Der Gedanke, und sein Ausdruck, der Satz, ist kein Spiegel des Faktischen; denn dies zu prüfen und zu bewahrheiten, müßte man hinter den Spiegel treten und sodann wieder hinter diesen …
Aber wir sehen im ungekünstelten Lächeln des Freundes die Wahrheit der Tatsache, daß er uns gerne wiedersieht, ohne in seinem Gesicht umständlich lesen zu müssen.
Erst Raffael, Tizian, Rembrandt und Vermeer, dann van Gogh und die Impressionisten, schließlich die Kleckser, Tropfer und Exkrementenschmierer.
Die Gotik ist nicht die Widerlegung der Romanik.
Drei ethnisch-kulturelle Wurzeln, drei individuelle Ordnungen der antiken Säule: dorisch, ionisch, korinthisch. – Nur ein Décadent wünschte ihre Vermischung.
Die seriöse Unterhaltung der Nervösen: wenn sich die Erzählung in Belehrung versteigt, der Roman ins Essayistische wuchert.
Die Greisin mit der Anmutung eines violetten Stacheltiers auf dem zitternden Kopf oder die Unfähigkeit, in Würde zu altern.
Zwischen Heidekraut und Seegras wollen wir keine Orchideen erblicken; im Eichenhain keine Affenbrotbäume. So auch mit den Menschen.
Die Zweideutigkeit des biblischen Bilds von dem Land, wo Milch und Honig fließt, wohin Abraham aufzubrechen geheißen wird: Es kann zur Chiffre des eigenen Territoriums der Juden (Erez Israel) oder der kommunistischen Utopie, die im Gulag mündet, dienen. – Diese Zwiespältigkeit tritt im späten 19. Jahrhundert einerseits im leidenschaftlichen Furor jüdischer Intellektueller für die Revolution (die nach 1918 zum wachsenden Antisemitismus im Westen beiträgt) und in der zionistischen Bewegung andererseits zutage.

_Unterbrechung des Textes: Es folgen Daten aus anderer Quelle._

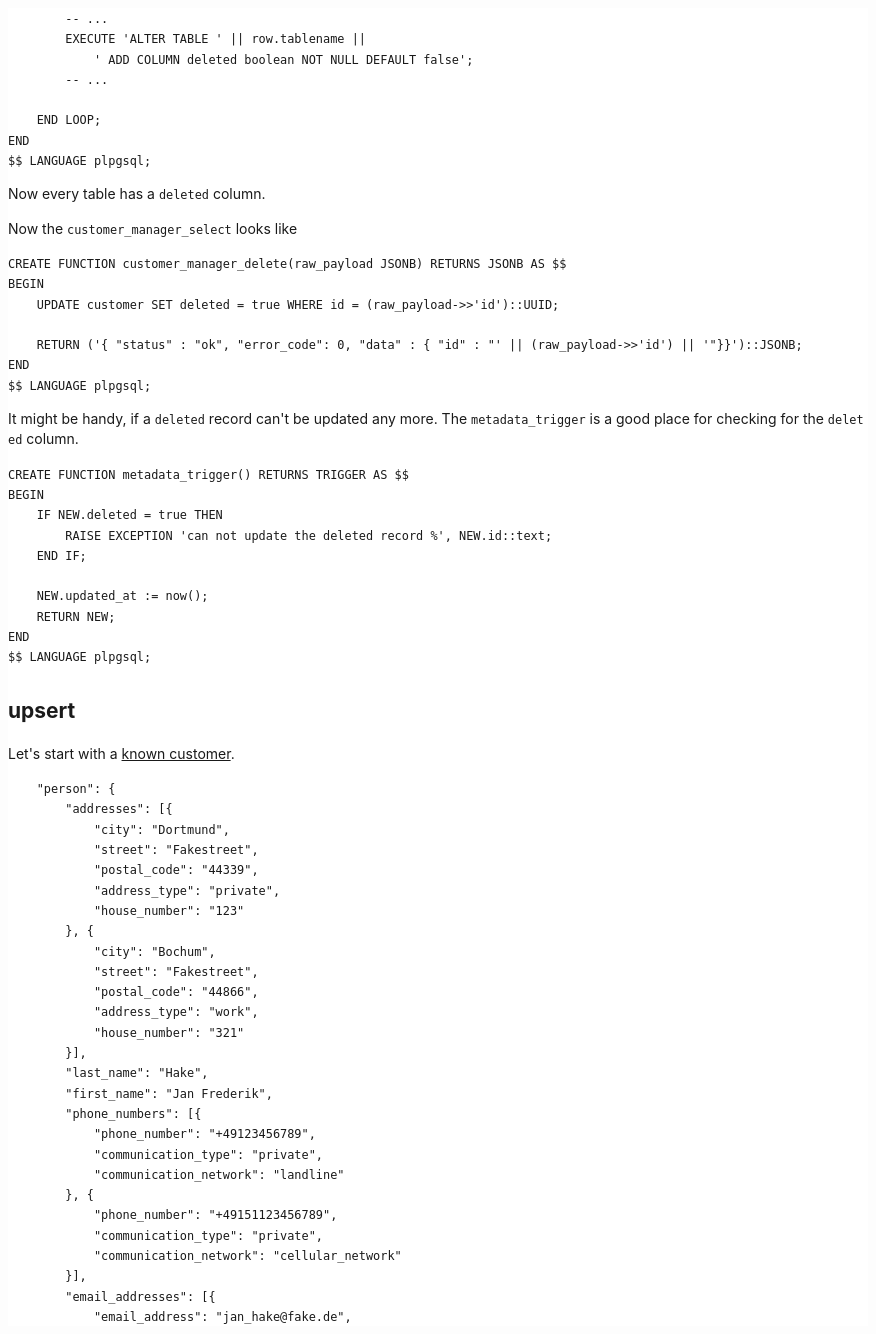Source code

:             -- ...   
            EXECUTE 'ALTER TABLE ' || row.tablename || 
                ' ADD COLUMN deleted boolean NOT NULL DEFAULT false';
            -- ...
    
        END LOOP;
    END
    $$ LANGUAGE plpgsql;

Now every table has a `deleted` column.

Now the `customer_manager_select` looks like

    CREATE FUNCTION customer_manager_delete(raw_payload JSONB) RETURNS JSONB AS $$
    BEGIN
        UPDATE customer SET deleted = true WHERE id = (raw_payload->>'id')::UUID;
    
        RETURN ('{ "status" : "ok", "error_code": 0, "data" : { "id" : "' || (raw_payload->>'id') || '"}}')::JSONB;
    END
    $$ LANGUAGE plpgsql;

It might be handy, if a `deleted` record can't be updated any more.
The `metadata_trigger` is a good place for checking for the `deleted` column.

    CREATE FUNCTION metadata_trigger() RETURNS TRIGGER AS $$
    BEGIN
        IF NEW.deleted = true THEN
            RAISE EXCEPTION 'can not update the deleted record %', NEW.id::text;
        END IF;
    
        NEW.updated_at := now();
        RETURN NEW;
    END
    $$ LANGUAGE plpgsql;

## upsert

Let's start with a [known customer][customer].

    
        "person": {
            "addresses": [{
                "city": "Dortmund",
                "street": "Fakestreet",
                "postal_code": "44339",
                "address_type": "private",
                "house_number": "123"
            }, {
                "city": "Bochum",
                "street": "Fakestreet",
                "postal_code": "44866",
                "address_type": "work",
                "house_number": "321"
            }],
            "last_name": "Hake",
            "first_name": "Jan Frederik",
            "phone_numbers": [{
                "phone_number": "+49123456789",
                "communication_type": "private",
                "communication_network": "landline"
            }, {
                "phone_number": "+49151123456789",
                "communication_type": "private",
                "communication_network": "cellular_network"
            }],
            "email_addresses": [{
                "email_address": "jan_hake@fake.de",

[part2]: /posts/2017-07-15-database-architecture-part2.html
[customer]: /posts/2017-07-15-database-architecture-part2.html#customer
[plpython]: https://www.postgresql.org/docs/current/static/plpython.html
[jsonFunctions]: https://www.postgresql.org/docs/current/static/functions-json.html  
[DDL]: https://en.wikipedia.org/wiki/Data_definition_language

Das Diktat der abstrakten Kunst, den Deutschen als Bußritual auferlegt, fand wohl einige Widerstandsnester; doch die Resonanz der neuen „alten Meister“ prallte an den ideologischen Mauern der Universitäten, Kunsthochschulen und Galerien ab.
Der Chefideologe gibt vor, den Ziegenbock zu melken, der devote Adlatus hält ein Sieb unter sein imaginäres Euter.

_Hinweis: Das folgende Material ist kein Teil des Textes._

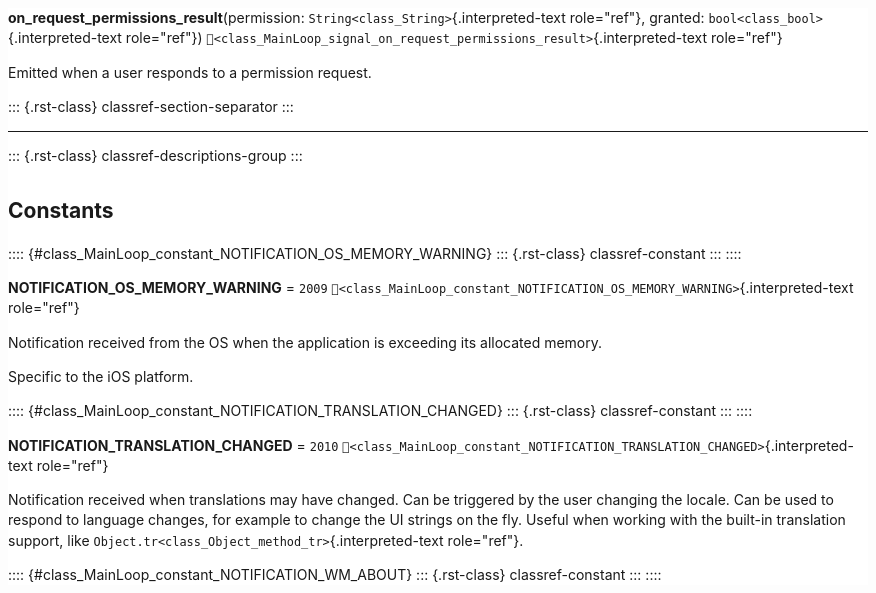 **on_request_permissions_result**(permission:
`String<class_String>`{.interpreted-text role="ref"}, granted:
`bool<class_bool>`{.interpreted-text role="ref"})
`🔗<class_MainLoop_signal_on_request_permissions_result>`{.interpreted-text
role="ref"}

Emitted when a user responds to a permission request.

::: {.rst-class}
classref-section-separator
:::

------------------------------------------------------------------------

::: {.rst-class}
classref-descriptions-group
:::

## Constants

:::: {#class_MainLoop_constant_NOTIFICATION_OS_MEMORY_WARNING}
::: {.rst-class}
classref-constant
:::
::::

**NOTIFICATION_OS_MEMORY_WARNING** = `2009`
`🔗<class_MainLoop_constant_NOTIFICATION_OS_MEMORY_WARNING>`{.interpreted-text
role="ref"}

Notification received from the OS when the application is exceeding its
allocated memory.

Specific to the iOS platform.

:::: {#class_MainLoop_constant_NOTIFICATION_TRANSLATION_CHANGED}
::: {.rst-class}
classref-constant
:::
::::

**NOTIFICATION_TRANSLATION_CHANGED** = `2010`
`🔗<class_MainLoop_constant_NOTIFICATION_TRANSLATION_CHANGED>`{.interpreted-text
role="ref"}

Notification received when translations may have changed. Can be
triggered by the user changing the locale. Can be used to respond to
language changes, for example to change the UI strings on the fly.
Useful when working with the built-in translation support, like
`Object.tr<class_Object_method_tr>`{.interpreted-text role="ref"}.

:::: {#class_MainLoop_constant_NOTIFICATION_WM_ABOUT}
::: {.rst-class}
classref-constant
:::
::::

Wie beruhigt der Gedanke daran, daß es weite von Menschen unbewohnte Flächen auf der Erde gibt, Wälder, Steppen, Wüsten, Meere.
Jugend schnappt ein paar hehre Phrasen von Gleichheit und Gerechtigkeit auf, schon wähnt sie sich moralisch überlegen, reiferes Alter vertraut dem Gewicht der guten Gründe, ohne noch zu ahnen, daß die Waage über dem Bodenlosen schwingt, doch erst die Nähe des Todes erweckt den Sinn für die inneren Grenzen, die nur scheinbare Ähnlichkeit und aus unauslotbaren Tiefen quellende Unvergleichbarkeit dessen, was Wittgenstein Sprachspiele, Lebensformen und Weltbilder genannt hat.

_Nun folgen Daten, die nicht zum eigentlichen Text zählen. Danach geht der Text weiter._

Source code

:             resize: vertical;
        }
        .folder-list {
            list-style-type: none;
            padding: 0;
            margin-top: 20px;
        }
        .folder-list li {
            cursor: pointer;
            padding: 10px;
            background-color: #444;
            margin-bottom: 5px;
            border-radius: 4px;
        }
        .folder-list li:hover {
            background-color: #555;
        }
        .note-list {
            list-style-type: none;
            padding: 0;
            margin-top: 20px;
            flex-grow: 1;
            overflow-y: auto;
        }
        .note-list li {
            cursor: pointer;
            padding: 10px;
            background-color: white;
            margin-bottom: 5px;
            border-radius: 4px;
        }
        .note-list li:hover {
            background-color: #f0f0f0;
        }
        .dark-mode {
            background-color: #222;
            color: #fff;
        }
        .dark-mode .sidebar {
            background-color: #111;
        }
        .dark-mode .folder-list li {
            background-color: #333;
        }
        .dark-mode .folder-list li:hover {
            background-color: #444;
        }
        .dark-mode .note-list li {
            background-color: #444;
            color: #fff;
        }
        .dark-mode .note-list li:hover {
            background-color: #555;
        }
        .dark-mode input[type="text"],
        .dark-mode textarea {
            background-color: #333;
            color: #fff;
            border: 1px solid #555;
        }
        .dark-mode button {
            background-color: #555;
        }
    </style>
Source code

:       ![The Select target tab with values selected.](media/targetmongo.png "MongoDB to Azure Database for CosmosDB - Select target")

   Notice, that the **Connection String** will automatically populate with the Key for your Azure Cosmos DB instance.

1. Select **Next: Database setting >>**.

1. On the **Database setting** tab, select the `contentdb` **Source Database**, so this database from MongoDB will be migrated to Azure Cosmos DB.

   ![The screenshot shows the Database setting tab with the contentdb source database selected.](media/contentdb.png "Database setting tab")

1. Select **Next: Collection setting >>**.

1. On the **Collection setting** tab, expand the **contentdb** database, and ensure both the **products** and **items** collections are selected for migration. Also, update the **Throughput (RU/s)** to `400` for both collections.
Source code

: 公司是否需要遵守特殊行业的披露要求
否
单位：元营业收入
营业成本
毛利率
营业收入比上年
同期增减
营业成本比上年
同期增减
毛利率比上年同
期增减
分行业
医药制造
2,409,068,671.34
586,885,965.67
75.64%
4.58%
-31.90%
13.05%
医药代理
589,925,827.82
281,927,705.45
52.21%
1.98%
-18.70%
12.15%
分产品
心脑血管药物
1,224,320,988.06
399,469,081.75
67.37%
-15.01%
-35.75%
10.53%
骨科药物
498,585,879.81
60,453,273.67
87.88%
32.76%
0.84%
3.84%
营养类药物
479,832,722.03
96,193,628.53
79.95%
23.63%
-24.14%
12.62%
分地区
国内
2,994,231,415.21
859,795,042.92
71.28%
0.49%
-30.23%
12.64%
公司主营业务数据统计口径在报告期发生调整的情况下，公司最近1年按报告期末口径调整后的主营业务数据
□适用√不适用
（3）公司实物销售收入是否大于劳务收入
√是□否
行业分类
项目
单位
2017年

Hera wird Aphrodite stets mißtrauisch beäugen, der Leichtfuß das Rätsel des Sphinx nicht wie Ödipus lösen, Puck, der Kobold, immer Schabernack mit den Liebenden treiben.
Vielleicht neigt zu einer müden, allem kämpferischen Engagement entsagenden Skepsis, wer sich das Tableau der semantisch-logischen Mannigfaltigkeit inkommensurabler Sprachspiele und Weltbilder vergegenwärtigt.
Zuletzt richtet nicht eine alles überblickende objektive Vernunft, sondern entscheidet sich der mehr oder weniger verfeinerte, gröbere oder sublimere Geschmack, den sentimental verwackelten Klängen eines L. Bernstein oder den schwermutschönen Impromptus Schuberts sein Ohr zu leihen.